Stored data
·····

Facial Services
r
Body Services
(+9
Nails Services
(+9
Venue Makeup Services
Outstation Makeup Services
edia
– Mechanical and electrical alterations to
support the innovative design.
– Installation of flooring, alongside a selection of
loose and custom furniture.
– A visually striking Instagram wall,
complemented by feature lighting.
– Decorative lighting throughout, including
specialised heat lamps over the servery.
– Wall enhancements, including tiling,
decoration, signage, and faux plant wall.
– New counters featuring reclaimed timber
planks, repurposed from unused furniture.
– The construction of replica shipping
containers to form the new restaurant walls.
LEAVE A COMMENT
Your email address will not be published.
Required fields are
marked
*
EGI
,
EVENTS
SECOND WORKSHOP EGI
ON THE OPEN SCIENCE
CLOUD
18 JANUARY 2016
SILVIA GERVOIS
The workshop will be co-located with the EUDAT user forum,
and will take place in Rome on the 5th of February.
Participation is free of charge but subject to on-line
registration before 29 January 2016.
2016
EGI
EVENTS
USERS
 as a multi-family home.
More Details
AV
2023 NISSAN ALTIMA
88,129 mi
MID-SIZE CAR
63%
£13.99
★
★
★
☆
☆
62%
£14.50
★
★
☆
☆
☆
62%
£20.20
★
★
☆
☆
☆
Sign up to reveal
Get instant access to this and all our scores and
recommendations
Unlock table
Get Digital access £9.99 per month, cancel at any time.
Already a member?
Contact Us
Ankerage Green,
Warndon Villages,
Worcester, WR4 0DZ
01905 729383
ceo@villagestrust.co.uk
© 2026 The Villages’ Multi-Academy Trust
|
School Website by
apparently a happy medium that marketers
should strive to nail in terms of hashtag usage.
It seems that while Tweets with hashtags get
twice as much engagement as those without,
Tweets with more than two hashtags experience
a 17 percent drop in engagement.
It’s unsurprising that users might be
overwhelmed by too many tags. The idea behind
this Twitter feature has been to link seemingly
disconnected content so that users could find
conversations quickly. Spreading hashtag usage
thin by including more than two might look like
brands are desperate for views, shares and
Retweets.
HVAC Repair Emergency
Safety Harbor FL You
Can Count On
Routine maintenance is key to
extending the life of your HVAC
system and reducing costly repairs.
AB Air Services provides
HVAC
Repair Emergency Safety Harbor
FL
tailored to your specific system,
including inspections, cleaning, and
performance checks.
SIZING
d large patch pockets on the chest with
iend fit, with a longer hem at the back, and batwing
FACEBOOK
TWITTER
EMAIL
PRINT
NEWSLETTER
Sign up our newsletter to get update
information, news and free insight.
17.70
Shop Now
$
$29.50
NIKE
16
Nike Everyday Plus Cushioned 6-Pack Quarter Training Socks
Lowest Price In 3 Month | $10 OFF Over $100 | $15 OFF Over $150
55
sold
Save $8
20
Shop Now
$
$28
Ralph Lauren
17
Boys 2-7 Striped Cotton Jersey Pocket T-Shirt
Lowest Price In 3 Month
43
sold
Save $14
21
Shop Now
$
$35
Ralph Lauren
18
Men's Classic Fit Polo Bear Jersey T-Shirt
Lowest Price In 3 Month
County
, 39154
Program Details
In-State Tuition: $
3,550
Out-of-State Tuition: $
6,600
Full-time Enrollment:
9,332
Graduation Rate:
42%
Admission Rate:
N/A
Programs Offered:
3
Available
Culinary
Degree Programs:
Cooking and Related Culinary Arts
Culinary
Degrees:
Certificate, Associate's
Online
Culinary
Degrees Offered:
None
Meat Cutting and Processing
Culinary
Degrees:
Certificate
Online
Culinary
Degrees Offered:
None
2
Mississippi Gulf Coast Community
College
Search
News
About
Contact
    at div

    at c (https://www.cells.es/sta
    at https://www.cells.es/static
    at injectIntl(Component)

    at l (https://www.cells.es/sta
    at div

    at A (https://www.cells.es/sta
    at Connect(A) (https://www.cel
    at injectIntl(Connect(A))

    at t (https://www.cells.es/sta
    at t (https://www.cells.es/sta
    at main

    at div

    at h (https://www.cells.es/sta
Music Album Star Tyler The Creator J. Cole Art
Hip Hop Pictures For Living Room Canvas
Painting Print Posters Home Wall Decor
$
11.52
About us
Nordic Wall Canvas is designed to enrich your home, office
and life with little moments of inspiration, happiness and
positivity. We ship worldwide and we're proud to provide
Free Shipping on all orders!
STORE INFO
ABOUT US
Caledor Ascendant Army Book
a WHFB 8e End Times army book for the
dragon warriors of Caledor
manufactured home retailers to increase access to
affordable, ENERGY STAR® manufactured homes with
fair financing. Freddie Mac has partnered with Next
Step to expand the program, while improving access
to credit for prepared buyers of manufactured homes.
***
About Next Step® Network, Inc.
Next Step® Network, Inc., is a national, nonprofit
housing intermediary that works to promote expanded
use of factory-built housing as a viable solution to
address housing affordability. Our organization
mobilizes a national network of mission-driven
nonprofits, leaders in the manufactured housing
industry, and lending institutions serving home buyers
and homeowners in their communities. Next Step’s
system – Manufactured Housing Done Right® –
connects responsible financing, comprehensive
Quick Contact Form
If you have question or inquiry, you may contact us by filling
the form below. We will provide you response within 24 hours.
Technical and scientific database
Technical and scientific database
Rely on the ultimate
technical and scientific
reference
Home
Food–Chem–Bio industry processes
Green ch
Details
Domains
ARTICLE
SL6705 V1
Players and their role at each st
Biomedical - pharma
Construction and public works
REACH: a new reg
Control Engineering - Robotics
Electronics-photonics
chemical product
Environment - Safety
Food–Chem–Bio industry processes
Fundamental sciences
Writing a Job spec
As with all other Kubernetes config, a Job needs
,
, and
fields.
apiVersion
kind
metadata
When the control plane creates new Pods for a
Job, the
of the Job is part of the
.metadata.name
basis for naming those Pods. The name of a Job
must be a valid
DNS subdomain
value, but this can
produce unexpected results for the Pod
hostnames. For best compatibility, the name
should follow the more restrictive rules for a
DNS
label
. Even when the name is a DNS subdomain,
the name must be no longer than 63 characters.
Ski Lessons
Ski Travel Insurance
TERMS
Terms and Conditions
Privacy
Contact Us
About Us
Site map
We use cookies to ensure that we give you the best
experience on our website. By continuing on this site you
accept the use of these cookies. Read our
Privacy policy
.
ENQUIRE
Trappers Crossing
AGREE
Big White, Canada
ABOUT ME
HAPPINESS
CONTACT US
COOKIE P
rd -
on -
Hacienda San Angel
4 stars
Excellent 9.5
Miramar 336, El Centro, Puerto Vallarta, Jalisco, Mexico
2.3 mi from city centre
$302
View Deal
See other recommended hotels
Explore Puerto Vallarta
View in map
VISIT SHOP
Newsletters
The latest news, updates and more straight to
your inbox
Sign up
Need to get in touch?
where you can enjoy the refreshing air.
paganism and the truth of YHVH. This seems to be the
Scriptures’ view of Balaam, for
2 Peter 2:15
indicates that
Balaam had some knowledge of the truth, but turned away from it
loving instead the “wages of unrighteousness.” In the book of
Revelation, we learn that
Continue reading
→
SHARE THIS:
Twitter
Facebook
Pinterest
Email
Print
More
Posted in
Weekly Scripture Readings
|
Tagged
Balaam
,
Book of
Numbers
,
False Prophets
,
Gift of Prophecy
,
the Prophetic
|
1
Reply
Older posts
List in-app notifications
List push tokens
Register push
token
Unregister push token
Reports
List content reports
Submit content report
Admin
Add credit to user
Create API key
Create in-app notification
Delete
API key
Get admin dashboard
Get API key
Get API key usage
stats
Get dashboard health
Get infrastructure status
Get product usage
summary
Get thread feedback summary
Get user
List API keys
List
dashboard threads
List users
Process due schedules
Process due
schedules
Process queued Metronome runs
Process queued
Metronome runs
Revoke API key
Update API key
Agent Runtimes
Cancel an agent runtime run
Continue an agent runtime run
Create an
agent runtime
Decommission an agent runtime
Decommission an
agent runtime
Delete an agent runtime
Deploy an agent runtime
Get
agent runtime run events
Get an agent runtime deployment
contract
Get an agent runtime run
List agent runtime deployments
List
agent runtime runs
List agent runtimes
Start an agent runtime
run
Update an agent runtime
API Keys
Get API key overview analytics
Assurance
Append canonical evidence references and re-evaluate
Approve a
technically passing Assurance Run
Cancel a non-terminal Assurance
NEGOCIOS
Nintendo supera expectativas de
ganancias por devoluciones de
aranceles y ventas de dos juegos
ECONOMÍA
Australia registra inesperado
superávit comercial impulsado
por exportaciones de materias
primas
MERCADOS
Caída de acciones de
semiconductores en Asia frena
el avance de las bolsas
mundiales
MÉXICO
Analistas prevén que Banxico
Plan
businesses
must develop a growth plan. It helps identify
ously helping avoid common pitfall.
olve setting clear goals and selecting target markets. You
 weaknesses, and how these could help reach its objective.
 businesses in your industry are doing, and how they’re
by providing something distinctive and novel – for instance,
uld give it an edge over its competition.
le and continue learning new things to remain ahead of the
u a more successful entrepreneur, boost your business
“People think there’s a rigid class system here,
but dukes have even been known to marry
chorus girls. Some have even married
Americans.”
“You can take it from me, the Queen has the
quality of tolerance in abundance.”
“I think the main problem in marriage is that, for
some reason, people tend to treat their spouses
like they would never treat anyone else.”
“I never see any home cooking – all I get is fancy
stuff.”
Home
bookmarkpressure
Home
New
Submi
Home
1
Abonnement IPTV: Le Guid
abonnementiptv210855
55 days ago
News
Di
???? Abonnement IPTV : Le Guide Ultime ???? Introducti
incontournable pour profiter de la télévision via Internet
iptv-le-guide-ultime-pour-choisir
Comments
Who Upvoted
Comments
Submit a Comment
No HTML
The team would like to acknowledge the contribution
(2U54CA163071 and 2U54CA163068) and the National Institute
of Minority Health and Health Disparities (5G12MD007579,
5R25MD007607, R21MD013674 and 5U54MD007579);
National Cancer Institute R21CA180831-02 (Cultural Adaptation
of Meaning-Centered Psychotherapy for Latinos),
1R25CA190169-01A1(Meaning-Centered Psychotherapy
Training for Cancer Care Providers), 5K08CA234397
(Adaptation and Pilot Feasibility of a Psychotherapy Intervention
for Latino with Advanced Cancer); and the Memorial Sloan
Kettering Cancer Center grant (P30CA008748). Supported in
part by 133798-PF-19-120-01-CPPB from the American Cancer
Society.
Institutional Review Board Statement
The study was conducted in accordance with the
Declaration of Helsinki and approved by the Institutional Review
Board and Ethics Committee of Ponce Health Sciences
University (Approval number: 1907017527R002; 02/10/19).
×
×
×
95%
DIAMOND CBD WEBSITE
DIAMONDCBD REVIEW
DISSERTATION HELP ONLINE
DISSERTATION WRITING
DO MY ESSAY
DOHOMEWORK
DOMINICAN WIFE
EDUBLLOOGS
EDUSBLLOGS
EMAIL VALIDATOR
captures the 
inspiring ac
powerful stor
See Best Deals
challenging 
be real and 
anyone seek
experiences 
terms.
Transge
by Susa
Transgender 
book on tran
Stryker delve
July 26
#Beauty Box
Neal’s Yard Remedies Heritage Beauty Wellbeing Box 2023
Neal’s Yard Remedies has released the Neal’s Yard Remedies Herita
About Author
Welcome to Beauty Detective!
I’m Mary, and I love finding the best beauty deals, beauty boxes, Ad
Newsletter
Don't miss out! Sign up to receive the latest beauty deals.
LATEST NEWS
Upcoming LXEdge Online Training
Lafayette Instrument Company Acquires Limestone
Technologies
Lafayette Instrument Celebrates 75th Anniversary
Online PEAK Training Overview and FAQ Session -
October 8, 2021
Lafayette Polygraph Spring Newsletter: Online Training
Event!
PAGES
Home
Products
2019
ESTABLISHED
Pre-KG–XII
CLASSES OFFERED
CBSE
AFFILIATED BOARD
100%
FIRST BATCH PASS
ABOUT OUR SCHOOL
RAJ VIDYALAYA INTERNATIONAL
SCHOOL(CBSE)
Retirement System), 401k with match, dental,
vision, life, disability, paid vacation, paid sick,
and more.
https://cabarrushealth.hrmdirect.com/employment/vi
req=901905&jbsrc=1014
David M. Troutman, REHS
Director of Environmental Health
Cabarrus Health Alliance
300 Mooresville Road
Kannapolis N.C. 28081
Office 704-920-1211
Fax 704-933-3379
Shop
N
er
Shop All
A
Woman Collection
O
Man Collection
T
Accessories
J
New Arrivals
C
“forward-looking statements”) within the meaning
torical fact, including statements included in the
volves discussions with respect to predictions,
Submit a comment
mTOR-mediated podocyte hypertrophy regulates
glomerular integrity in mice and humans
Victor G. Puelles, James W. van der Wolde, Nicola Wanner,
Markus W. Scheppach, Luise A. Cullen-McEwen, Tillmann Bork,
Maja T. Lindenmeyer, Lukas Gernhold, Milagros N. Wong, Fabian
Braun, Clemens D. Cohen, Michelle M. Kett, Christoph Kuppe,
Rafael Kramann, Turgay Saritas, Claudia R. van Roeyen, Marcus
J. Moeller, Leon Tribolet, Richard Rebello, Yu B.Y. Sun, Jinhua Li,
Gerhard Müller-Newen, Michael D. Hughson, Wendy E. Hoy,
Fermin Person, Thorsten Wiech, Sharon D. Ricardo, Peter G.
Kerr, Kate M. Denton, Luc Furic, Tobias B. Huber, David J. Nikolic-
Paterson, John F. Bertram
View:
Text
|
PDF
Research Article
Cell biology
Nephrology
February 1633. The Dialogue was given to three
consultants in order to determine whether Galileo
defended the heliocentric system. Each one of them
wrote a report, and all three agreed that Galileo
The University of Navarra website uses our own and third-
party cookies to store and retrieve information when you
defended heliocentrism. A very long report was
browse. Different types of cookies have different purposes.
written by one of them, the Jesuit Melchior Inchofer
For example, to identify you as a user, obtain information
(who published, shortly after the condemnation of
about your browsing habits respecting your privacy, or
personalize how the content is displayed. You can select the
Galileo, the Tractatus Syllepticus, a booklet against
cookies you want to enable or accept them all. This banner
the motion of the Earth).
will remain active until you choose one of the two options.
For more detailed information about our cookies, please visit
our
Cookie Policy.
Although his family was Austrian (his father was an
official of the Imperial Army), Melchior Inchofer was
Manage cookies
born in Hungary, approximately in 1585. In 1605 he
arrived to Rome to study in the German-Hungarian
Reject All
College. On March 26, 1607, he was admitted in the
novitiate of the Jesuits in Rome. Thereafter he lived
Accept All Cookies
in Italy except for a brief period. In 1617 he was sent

·····

Activity: Reproduce, character for character, only the lines of the preceding data that start at the line with "Can Count On" and end at the line with "performance checks.", both included.

Your solution:
Can Count On
Routine maintenance is key to
extending the life of your HVAC
system and reducing costly repairs.
AB Air Services provides
HVAC
Repair Emergency Safety Harbor
FL
tailored to your specific system,
including inspections, cleaning, and
performance checks.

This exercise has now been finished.